Piloté par l’université de Lorraine, le projet mobilise une communauté de scientifiques ainsi que douze doctorants issus notamment de Centrale Supelec, du Commissariat à l’énergie atomique et aux énergies alternatives (CEA), du Centre national de la recherche scientifique (CNRS), de l’école d’ingénieur Eurecom, de l’Institut national de recherche en sciences et technologies du numérique (Inria) et de l’Institut de recherche en informatique et systèmes aléatoires (Irisa). Un budget de 5 millions d’euros, échelonné sur six ans, va permettre, outre d’embaucher des chercheurs, d’accélérer des collaborations, dont certaines sont déjà engagées, à l’échelle européenne et internationale, comme avec le centre de cybersécurité CISPA, en Allemagne, ou encore le Japan Advanced Institute of Science and Technology (JAIST) et le National Institute of Information and Communications Technology (NICT), lui aussi au Japon.

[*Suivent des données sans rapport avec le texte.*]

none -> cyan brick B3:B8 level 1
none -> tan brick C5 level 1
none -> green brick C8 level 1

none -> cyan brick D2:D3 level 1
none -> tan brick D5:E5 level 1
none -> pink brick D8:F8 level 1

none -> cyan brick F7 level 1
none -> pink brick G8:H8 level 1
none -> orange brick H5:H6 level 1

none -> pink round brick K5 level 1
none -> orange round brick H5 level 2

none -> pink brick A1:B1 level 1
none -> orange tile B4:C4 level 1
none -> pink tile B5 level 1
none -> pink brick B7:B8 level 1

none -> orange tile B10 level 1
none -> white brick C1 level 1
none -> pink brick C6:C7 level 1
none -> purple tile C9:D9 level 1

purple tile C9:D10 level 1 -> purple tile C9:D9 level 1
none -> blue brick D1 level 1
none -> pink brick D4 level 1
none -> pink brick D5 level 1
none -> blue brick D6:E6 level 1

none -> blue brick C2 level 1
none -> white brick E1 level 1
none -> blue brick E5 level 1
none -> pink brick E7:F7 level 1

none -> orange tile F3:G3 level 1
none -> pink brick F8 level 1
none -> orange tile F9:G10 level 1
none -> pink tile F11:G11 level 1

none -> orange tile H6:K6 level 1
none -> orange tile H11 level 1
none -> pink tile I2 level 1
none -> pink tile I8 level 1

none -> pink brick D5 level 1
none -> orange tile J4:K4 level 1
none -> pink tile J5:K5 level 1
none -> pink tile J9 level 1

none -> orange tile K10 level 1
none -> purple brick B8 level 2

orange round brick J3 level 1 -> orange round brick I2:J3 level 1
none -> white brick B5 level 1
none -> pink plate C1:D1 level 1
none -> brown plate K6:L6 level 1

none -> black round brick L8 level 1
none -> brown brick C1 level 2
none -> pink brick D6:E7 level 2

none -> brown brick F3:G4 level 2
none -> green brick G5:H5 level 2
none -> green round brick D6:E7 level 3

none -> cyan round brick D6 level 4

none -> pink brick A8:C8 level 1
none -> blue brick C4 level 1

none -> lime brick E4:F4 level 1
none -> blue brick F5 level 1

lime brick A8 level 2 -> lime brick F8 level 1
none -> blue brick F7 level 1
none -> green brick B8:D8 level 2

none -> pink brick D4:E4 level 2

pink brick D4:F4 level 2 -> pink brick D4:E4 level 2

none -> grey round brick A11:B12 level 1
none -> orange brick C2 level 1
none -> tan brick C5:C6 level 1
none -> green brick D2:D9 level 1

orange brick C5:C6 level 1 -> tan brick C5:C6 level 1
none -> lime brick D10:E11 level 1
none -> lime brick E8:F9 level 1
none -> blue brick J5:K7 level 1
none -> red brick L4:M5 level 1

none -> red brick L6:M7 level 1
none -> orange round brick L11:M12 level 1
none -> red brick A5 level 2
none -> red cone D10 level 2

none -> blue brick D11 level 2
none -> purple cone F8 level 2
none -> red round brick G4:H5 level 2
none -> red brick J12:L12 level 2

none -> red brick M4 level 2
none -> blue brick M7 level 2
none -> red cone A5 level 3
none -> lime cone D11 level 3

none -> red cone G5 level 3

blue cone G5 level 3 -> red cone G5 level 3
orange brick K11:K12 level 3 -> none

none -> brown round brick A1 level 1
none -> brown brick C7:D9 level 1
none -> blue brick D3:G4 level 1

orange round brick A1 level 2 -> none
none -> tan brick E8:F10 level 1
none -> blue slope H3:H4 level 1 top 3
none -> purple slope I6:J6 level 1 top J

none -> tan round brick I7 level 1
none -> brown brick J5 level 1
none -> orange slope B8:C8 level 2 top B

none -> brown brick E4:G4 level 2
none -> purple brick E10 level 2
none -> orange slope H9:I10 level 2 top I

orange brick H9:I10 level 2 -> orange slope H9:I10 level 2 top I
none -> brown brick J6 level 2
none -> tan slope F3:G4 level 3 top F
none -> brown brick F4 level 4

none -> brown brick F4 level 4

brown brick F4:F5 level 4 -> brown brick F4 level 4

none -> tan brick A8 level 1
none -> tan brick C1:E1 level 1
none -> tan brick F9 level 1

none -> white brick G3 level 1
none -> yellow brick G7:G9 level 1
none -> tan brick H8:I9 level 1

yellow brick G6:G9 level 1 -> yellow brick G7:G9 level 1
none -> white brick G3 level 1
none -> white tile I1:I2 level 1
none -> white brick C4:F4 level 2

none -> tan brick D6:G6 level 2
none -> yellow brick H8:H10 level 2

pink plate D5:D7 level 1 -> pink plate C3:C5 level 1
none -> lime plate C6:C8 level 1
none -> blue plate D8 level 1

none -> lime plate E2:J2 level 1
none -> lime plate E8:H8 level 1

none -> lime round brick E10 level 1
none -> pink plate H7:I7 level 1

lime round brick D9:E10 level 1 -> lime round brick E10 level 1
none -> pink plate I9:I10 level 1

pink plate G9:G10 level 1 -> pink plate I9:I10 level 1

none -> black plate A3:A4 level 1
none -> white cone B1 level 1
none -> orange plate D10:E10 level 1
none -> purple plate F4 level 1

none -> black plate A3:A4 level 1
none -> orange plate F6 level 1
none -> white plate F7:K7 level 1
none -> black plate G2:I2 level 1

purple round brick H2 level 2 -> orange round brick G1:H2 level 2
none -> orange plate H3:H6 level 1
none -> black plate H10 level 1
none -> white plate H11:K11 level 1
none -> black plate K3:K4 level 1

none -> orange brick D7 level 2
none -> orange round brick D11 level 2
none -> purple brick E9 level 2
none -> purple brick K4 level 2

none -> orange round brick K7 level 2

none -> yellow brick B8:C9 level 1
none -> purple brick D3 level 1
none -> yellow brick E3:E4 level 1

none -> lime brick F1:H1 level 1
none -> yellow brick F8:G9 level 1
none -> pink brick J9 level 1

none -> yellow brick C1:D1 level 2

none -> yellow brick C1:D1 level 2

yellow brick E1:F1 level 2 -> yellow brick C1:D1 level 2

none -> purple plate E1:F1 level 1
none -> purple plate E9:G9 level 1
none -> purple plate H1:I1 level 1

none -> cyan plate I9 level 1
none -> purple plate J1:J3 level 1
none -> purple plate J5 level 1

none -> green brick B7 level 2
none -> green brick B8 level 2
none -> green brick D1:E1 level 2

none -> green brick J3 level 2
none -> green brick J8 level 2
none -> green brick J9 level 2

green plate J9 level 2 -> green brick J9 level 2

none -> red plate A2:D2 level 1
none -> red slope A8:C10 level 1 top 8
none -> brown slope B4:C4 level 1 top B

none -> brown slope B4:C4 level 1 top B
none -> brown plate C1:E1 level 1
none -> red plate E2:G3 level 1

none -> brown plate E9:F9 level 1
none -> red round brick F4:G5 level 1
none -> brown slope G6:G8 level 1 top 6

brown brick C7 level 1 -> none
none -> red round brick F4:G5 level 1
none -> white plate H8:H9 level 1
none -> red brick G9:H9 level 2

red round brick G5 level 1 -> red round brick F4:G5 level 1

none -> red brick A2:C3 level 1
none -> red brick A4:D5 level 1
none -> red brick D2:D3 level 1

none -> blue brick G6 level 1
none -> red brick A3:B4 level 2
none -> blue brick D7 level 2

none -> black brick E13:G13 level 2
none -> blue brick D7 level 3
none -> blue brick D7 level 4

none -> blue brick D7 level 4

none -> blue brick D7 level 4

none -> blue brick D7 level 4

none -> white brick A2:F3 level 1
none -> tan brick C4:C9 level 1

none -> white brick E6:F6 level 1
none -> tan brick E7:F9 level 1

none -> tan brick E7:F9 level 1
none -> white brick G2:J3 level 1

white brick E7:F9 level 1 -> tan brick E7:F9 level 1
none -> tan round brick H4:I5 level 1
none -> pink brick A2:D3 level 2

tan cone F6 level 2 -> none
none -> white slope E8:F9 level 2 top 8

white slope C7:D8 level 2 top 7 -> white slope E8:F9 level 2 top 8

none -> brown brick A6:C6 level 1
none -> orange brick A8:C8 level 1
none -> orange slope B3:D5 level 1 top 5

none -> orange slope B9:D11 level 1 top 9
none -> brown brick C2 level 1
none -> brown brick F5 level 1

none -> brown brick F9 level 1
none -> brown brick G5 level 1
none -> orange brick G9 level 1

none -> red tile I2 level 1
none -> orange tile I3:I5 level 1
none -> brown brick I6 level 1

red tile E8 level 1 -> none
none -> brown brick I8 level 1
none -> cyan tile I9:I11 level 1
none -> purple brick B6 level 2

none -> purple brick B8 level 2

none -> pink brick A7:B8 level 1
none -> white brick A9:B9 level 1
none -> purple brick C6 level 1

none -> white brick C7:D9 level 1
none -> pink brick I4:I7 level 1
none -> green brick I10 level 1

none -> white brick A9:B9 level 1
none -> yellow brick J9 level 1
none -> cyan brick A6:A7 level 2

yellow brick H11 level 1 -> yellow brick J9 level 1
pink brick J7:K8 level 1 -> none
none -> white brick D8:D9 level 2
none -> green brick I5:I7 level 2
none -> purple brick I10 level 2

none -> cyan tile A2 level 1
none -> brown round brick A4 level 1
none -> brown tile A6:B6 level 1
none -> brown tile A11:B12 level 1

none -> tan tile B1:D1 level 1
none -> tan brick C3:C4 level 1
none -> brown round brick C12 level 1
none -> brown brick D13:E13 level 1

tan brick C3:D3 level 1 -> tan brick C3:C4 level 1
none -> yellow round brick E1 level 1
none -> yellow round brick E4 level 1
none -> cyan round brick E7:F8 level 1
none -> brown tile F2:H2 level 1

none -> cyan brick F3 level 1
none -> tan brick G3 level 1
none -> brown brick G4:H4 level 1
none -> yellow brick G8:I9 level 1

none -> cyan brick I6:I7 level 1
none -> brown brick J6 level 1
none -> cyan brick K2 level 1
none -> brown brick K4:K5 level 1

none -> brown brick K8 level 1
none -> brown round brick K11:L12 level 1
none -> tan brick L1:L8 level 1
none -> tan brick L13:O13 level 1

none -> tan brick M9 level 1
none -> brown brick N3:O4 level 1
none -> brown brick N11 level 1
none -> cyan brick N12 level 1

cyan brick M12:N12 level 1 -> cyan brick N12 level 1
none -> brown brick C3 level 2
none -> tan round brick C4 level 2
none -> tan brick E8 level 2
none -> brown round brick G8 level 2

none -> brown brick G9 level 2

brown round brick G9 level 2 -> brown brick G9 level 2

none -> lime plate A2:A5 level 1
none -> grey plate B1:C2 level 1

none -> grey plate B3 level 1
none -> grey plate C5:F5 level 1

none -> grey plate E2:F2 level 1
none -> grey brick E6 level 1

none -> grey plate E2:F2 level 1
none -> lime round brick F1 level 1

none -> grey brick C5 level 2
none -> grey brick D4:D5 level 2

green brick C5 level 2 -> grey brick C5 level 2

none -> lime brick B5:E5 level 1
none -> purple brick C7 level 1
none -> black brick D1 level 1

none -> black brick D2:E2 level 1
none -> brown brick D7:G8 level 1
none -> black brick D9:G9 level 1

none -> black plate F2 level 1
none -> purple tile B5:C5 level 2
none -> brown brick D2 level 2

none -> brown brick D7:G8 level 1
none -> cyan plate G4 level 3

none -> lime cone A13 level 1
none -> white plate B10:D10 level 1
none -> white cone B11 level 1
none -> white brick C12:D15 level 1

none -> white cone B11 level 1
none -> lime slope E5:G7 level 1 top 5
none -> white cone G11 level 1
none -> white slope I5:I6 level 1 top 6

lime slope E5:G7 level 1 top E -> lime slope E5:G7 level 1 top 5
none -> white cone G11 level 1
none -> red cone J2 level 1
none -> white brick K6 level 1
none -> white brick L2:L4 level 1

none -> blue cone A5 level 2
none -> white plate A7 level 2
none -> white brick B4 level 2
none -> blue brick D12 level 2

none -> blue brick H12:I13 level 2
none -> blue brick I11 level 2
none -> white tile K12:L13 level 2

L’objectif du programme est de développer des outils d’analyse et de détection de pointe en s’attaquant aux malwares par le biais d’une approche interdisciplinaire, afin d’anticiper les cyberattaques de demain qui viseront les objets connectés au réseau internet, les drones, les véhicules autonomes, les systèmes industriels, les smartphones et tous les équipements et produits électroniques autour desquels la société tout entière est en train de s’organiser. « Une plateforme d’échange doit être mise en place pour partager nos données avec les services de l’État et des partenaires industriels » précise Jean-Yves Marion. « In fine, le but est de multiplier les ponts entre public et privé pour couvrir les multiples facettes de l’écosystème cybercriminel en entretenant des relations avec les forces de l’ordre, des juristes ou des sociologues. »

Sources :

  • Ilascu Ionut, « New Cactus ransomware encrypts itself to evade antivirus », bleepingcomputer.com, May 7, 2023.
  • Attigui Abdessamad, « Cybersécurité : comment le Laboratoire de Haute Sécurité de Nancy analyse la morphologie des malwares pour mieux les détecter », usinenouvelle.com, 27 octobre 2023.
  • « Informatique : un labo pour détecter les pirates avant intrusion », AFP, france24.com, 29 octobre 2023.
  • Marchand Leïla, « « Les antivirus sont tous défaillants » : les chercheurs contre-attaquent face aux malwares », lesechos.fr, 25 novembre 2023.
  • « Accélération pour le projet du PEPR en cybersécurité Def Mal », Factuel, factuel.univ-lorraine.fr, 11 décembre 2023.
  • Rapport Mandiant, « Double extorsion : l’évolution du ransomware », mandiant.fr, consulté le 19 janvier 2024.
  • Bourgin Yoann, « Schneider Electric touché par le ransomware Cactus, plusieurs téraoctets de données volés », usine-digitale.fr, 30 janvier 2024.